Jackson put his fingerprints all over Chicago after Daley’s death.
During the legendary blizzard of 1979, Jackson’s attacks on then-Mayor Michael Bilandic for closing CTA stations in Black communities helped Jane Byrne win the mayor’s office. Then, after Byrne appointed only white people to the Chicago Housing Authority board in 1982, Jackson led a boycott of Byrne’s ChicagoFest. The next year, a Jackson-led voter registration drive helped Harold Washington become Chicago’s first Black mayor in 1983.
Even as he expanded his national profile, Jackson continued to use Chicago, and especially his Saturday morning rallies at his Operation PUSH headquarters on the South Side, as a base for his political ambitions — and a must-visit destination for any national politician seeking his endorsement. This culminated in his “Rainbow Coalition” run for president in 1984 and another in 1988, the most formidable campaigns by a Black aspirant until Barack Obama ran in 2008.

Jackson’s prime-time speech at the 1984 Democratic National Convention, with its “Our time has come” refrain, can be mentioned in the same breath as any of the best by Franklin D. Roosevelt, Ronald Reagan, John F. Kennedy or King.
But by the time Obama rose to prominence, Jackson seemed sidelined.
In an unguarded moment, appearing as an Obama surrogate on Fox News, Jackson was caught by a live microphone saying he wanted to cut off certain Obama body parts because the candidate was “talking down to Black people.”
Soon after that, I got to know Jackson while writing a profile of him at this uncomfortable moment: a historic civil rights leader, watching Obama’ s candidacy from the outside in.
The “hot mic” incident was the most embarrassing moment of his career, Jackson told me. After it, he spent 10 days in the Arizona desert “talking with Dr. King, reading the Bible and talking with myself.”

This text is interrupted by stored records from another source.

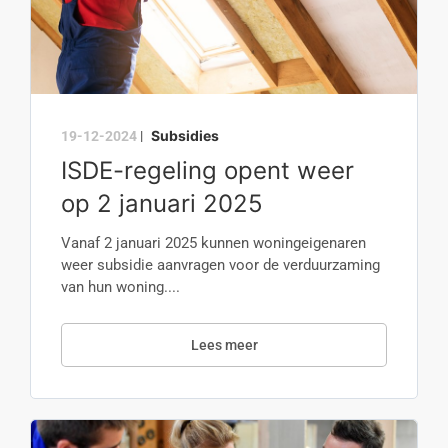
Subsidies
19-12-2024
|
ISDE-regeling opent weer
op 2 januari 2025
Vanaf 2 januari 2025 kunnen woningeigenaren
weer subsidie aanvragen voor de verduurzaming
van hun woning....
Lees meer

He ultimately decided an Obama presidency would be a delight to him. “I have lived long enough to see the fruits of my labors,” he said. “I’ve been blessed since the 1960s. I’ve seen 40 years of struggle from the front lines.”

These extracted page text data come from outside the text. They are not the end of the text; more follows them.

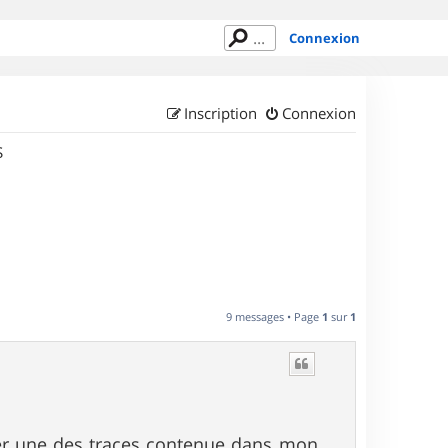
Connexion
Inscription
Connexion
S
9 messages • Page
1
sur
1
onner une des traces contenue dans mon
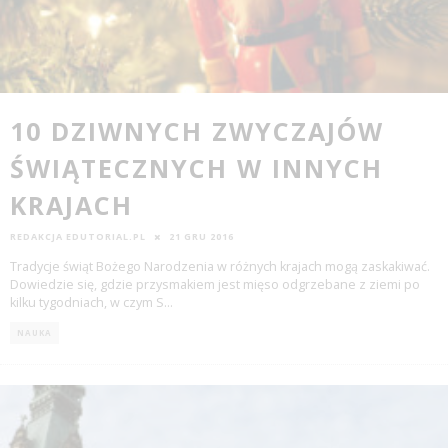
10 DZIWNYCH ZWYCZAJÓW
ŚWIĄTECZNYCH W INNYCH
KRAJACH
REDAKCJA EDUTORIAL.PL
21 GRU 2016
Tradycje świąt Bożego Narodzenia w różnych krajach mogą zaskakiwać.
Dowiedzie się, gdzie przysmakiem jest mięso odgrzebane z ziemi po
kilku tygodniach, w czym S
...
NAUKA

Weeks into the reporting, musician Isaac Hayes died, and I flew with Jackson to the funeral in Memphis. Between the funeral and the burial, we drove to the Lorraine Motel. We walked up the concrete staircase to the balcony where King was shot.
Visitors can get close to that horrific yet hallowed spot. But a heavy metal chain blocks guests from stepping onto the balcony.
Not Jackson.
Deep into a detailed recounting of this pivotal moment in his life — and the nation’s history — Jackson stepped right over the chain. He leaned against the steel railing and carried on with his memories.

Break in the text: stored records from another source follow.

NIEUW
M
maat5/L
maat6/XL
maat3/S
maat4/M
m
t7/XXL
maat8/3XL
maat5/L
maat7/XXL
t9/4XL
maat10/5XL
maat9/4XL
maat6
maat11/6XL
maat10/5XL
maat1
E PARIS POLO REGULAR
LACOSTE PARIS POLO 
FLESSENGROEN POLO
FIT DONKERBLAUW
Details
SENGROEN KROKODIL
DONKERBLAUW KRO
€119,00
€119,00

In its way, the impromptu balcony moment with me was vintage Jackson. A civil rights warrior since youth, a political and moral leader all his adult life, he stepped over barriers that stopped everyone else.
After all, Jackson had a story to tell: in this instance, about King’s assassination; in his life’s work, about the need for equality and justice in a society riven by racism. His vision of a better nation.
Now, with Jackson gone, it’s our duty to work toward the dream he pursued all his life.
David Greising is president of the Better Government Association.